Nationwide, while Democrats hoped to pick up seats to mitigate any losses, NY-11 was not widely considered a likely prospect, as Rose consistently trailed Malliotakis in polls.
The Background
Late last year, the Independent Redistricting Commission, the group in charge of producing new boundaries per an amendment to the state constitution in 2014 pushed forward by Cuomo, failed to produce maps by the deadline. Instead, the group — unable to reach a compromise — released competing maps from its five Democrat and five Republican members.
The process was then kicked back to the State Legislature, where Democrats held supermajorities plus the governorship, allowing them to draw maps as they saw fit. They pushed through maps that would’ve given Democrats the edge in 22 of New York’s 26 congressional districts, including in NY-11, where liberal bastion Park Slope and the heavily Latino section of Sunset Park had been added to the district that currently represents Staten Island and a conservative slice of southern Brooklyn.

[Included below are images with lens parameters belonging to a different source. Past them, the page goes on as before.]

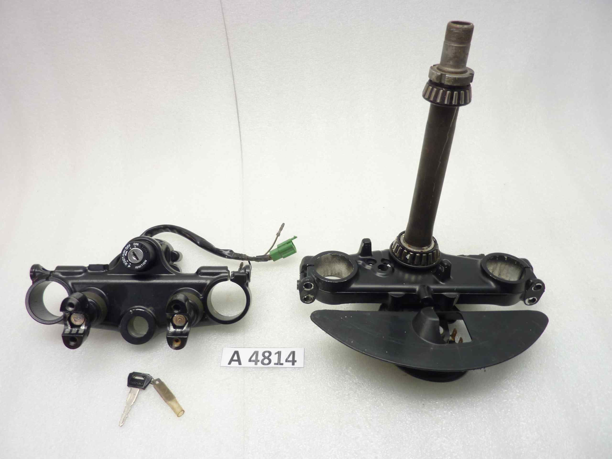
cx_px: 306
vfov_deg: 54.9
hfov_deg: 69.4
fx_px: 442
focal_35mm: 25
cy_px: 230
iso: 80
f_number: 3.3
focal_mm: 4.1
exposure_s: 1/13
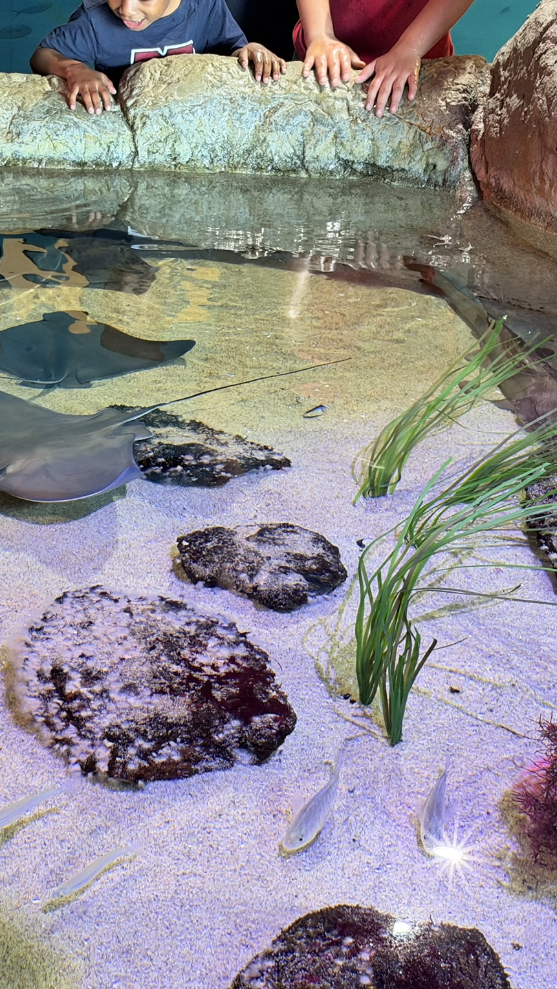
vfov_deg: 30.1
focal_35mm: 70
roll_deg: -0.8
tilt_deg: -23.3
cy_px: 494
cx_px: 126
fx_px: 1837
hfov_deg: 17.1
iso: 250
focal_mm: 6.93
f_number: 1.8
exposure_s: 1/38
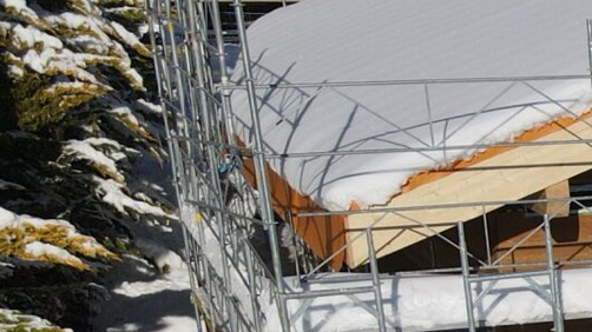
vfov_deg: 11.6
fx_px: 1569
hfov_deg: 17.4
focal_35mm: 100
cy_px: 492
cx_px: 1065
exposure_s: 1/2000
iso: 100
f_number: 2.8
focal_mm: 4.5
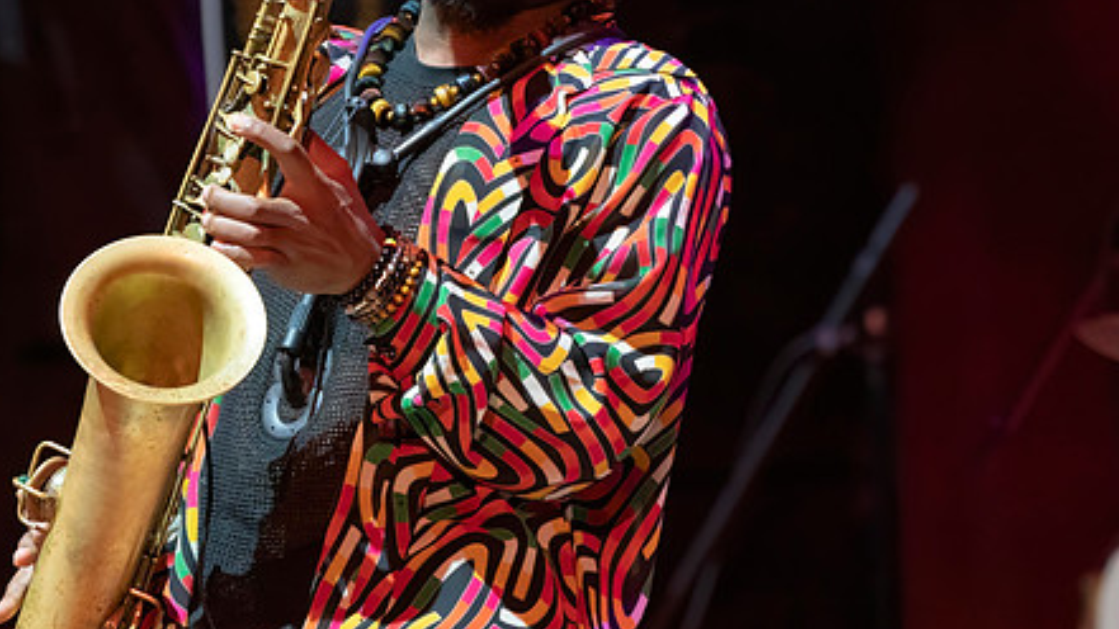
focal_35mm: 743
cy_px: 257
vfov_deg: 1.6
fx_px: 22045
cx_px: 509
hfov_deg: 2.9
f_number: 5.6
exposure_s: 1/320
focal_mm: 348
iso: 5000
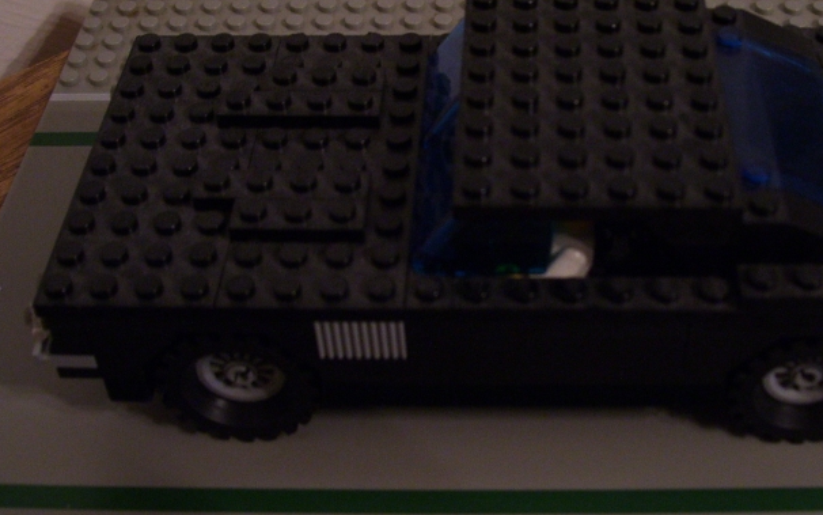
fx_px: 1234
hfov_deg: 36.6
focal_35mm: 55
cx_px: 534
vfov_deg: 23.6
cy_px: 258
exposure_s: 1/8
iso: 160
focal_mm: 6
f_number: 2.7
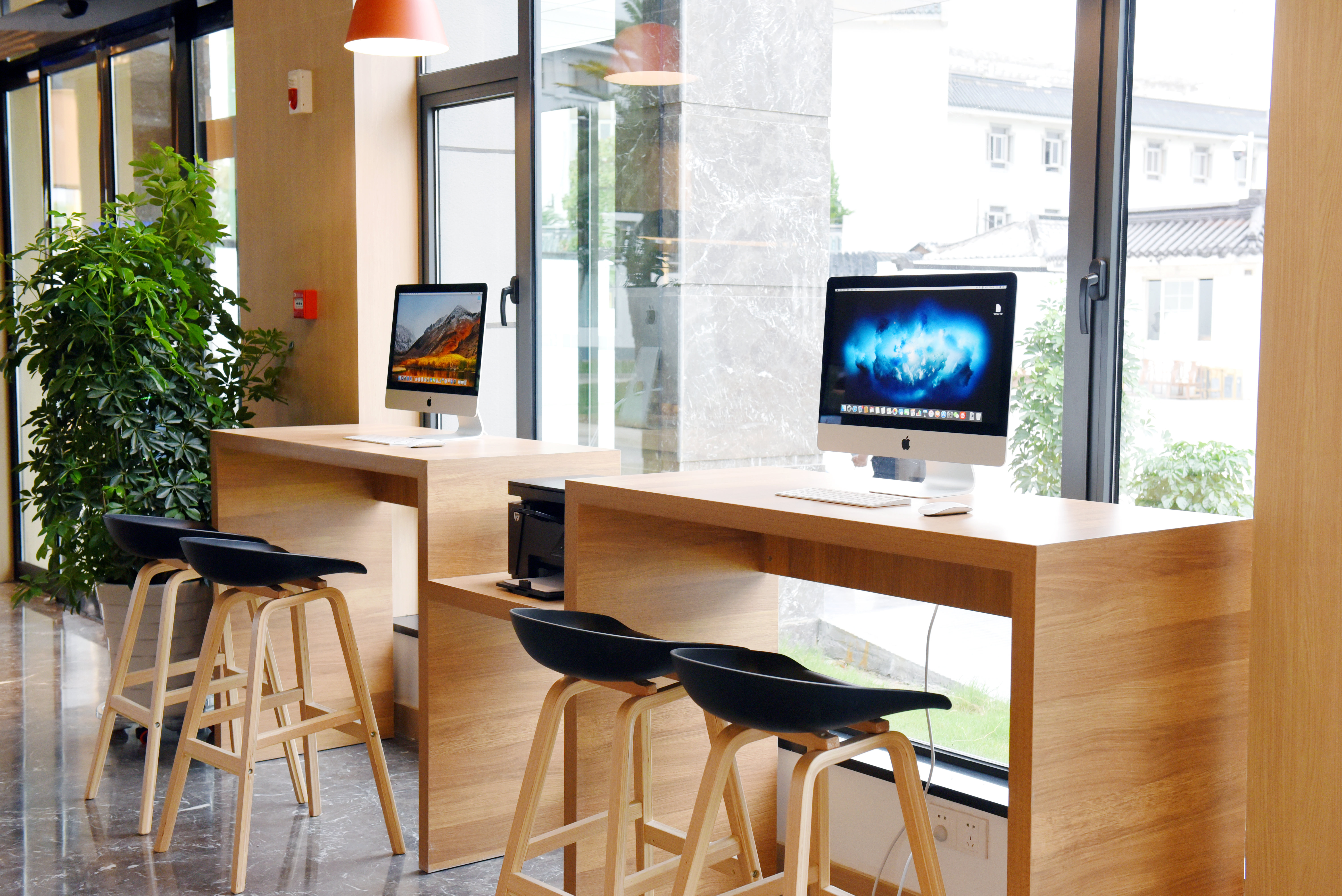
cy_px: 448
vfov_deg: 29.9
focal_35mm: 45
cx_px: 671
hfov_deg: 43.6
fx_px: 1678
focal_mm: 45
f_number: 6.3
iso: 1250
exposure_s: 1/100
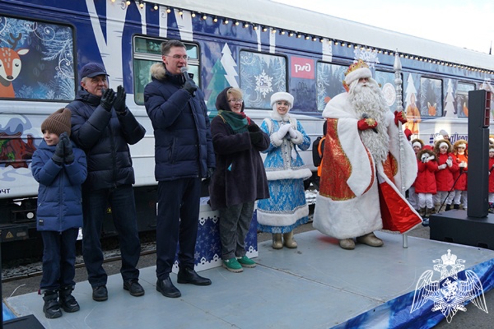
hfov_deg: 59.5
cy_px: 164
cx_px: 247
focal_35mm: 32
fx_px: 432
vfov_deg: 41.7
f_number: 4.5
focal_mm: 21
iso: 100
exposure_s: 1/60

But a Republican-led lawsuit to overturn the proposed map — funded by cosmetics heir Ronald Lauder, who poured millions into Zeldin’s run for governor — prevailed. In April 2022, the New York State Court of Appeals stated that the congressional districts drawn by Democrats violated a ban on partisan gerrymandering. A judge appointed Jonathan Cervas, a postdoctoral fellow at Carnegie Mellon University, as special master in charge of drawing a politically neutral map.
Cervas’ map gave New York eight competitive House seats, including NY-11.
That race, in the boundaries as drawn and implemented, turned out not to be so competitive after all.